Nilsson took a close look at the accounts that included an email address as the username. Many are webmail addresses (15,000 being hotmail and 2000 being gmail). 6046, including some invalid entries, were country specific; and of those, 5736 used a ‘.com.br’ address.
“So, almost 95% of the country-specific e-mails are from Brazil (.com.br)!” he wrote. “I think this is probably the result of either a leak of a big Brazilian hacked website, or a Brazil-targeted phishing, combined with 9000 Twitter-spam accounts.” Later, he added, “the e-mail ones seem to originate from the June 2011 leak by Lulzsec.”
Part of Nilsson’s analysis involved the use of Pipal, a password analyzer developed by DigiNinja (Robin Wood, whose day job is a senior security engineer at RandomStorm). The purpose of the analyzer is to help security audit companies (such as RandomStorm) to develop new approaches to password auditing – which basically involves testing their strength by trying to crack them. “Quite often,” he explained to Infosecurity, “when you grab passwords and try to crack them you don't manage to get all of them. Running a Pipal analysis on the ones cracked can give ideas on what to try when trying to crack the rest. We also look at the trends and build them into our general cracking strategy for the next audit we do.”
He ran his own Pipal test on the dump. “The base words section,” he told Infosecurity, “shows words that passwords are built from.” This showed the top ten base words included ‘junior’, ‘brasil’, ‘rafa’, ‘carlos’ and ‘junior’. “From these base words here I would have thought that most of the passwords in the list came from a Spanish or Latin American country,” he added, with the inclusion of ‘brasil’ supporting Nilsson’s Brazil-hack conclusion.

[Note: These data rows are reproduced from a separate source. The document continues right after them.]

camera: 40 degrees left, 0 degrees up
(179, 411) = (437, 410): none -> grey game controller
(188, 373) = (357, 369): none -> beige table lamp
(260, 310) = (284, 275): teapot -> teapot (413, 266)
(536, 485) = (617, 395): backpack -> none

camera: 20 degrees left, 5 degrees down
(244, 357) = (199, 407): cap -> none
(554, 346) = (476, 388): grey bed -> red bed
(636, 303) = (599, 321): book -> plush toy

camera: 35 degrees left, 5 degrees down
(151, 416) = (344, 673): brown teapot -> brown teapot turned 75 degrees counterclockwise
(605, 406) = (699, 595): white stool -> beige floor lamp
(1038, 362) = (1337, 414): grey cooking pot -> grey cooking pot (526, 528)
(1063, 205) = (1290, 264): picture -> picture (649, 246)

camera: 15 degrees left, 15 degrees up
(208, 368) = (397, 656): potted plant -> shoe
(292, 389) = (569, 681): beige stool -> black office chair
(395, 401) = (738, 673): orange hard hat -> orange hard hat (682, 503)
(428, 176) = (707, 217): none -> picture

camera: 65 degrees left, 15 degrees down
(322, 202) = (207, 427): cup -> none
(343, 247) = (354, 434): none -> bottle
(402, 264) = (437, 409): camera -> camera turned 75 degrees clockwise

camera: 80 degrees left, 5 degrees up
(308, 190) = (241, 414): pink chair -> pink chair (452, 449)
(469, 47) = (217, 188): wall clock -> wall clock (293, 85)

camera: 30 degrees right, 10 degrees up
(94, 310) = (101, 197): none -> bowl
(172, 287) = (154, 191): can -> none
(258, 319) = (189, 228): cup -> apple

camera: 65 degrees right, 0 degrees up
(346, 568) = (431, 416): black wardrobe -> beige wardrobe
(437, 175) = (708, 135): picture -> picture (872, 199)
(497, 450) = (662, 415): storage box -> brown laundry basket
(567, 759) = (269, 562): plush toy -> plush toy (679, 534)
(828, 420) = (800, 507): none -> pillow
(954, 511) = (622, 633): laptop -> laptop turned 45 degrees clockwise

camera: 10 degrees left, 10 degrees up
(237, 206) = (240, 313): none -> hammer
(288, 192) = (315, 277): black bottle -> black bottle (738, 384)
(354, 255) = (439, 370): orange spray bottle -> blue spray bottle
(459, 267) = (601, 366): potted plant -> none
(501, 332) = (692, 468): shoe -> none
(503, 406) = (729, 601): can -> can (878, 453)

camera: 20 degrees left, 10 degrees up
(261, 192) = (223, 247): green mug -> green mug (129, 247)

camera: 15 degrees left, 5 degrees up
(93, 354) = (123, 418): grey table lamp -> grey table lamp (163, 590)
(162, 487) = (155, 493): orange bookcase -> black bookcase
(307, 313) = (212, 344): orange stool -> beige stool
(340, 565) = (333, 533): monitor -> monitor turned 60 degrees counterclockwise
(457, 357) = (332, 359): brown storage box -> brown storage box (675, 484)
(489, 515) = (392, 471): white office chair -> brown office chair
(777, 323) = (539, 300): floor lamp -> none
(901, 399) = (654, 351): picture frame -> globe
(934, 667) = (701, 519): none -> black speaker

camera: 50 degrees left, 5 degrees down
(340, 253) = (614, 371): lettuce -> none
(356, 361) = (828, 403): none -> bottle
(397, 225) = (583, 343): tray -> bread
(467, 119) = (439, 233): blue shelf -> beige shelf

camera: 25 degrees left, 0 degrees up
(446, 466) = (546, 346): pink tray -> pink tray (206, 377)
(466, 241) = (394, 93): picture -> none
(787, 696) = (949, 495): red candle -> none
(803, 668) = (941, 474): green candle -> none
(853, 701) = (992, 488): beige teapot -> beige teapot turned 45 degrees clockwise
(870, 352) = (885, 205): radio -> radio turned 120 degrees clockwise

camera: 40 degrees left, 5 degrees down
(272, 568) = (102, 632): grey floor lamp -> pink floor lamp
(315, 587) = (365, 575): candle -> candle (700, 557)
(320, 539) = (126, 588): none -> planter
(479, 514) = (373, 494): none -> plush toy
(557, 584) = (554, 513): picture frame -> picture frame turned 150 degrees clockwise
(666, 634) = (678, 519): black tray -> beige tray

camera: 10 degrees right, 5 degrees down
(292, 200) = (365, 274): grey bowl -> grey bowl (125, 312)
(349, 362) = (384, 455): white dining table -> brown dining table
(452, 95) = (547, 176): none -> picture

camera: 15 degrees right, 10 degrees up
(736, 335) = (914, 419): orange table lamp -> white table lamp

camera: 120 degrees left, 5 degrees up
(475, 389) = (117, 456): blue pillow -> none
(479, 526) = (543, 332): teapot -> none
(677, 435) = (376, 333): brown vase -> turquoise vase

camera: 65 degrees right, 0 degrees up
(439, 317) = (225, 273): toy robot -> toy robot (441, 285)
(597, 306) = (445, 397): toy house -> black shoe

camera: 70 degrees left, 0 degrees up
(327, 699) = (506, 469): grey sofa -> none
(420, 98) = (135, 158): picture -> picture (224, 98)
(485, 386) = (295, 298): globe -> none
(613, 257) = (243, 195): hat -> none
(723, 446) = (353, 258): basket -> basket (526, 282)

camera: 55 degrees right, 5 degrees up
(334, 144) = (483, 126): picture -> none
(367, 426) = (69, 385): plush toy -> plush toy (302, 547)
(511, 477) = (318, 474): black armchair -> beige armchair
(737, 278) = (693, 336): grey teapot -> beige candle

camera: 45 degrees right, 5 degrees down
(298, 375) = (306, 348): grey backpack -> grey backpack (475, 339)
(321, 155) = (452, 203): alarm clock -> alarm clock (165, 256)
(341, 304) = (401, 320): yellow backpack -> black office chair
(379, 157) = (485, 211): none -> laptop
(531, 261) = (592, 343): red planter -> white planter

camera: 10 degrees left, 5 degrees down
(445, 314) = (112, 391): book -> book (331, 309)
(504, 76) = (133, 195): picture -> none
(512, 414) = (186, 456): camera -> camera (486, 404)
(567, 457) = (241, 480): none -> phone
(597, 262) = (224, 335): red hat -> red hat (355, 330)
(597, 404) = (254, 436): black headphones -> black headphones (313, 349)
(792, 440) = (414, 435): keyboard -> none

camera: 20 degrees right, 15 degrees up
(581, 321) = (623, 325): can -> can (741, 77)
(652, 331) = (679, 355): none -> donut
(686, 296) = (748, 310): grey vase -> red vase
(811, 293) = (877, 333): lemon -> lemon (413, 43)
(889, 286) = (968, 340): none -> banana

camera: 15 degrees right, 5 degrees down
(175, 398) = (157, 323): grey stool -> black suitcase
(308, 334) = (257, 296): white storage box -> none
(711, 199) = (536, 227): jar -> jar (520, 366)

Wood also looked at the use of years within the passwords: they peak between 2008 and 2010. “The years are interesting,” he said. “2008-2010 are the most popular, which backs up Nilsson’s assertion that the leak happened a while ago.”
Wood believes that his analysis of the strength of passwords shows that Twitter could do better. “Twitter does have a minimum requirement of 6 characters,” he said, “but that isn't really much with the speed of brute forcing or cracking passwords.” It’s almost a personal crusade. “I regularly try to name and shame sites which have bad, or no, password policies. I had a big argument with Paypal and Amex about this as they both cap at about 20 characters. There is no technical reason for this if they are storing their passwords correctly; that is, hashing them not storing in clear text. Hashes all come out at the same length in the end.”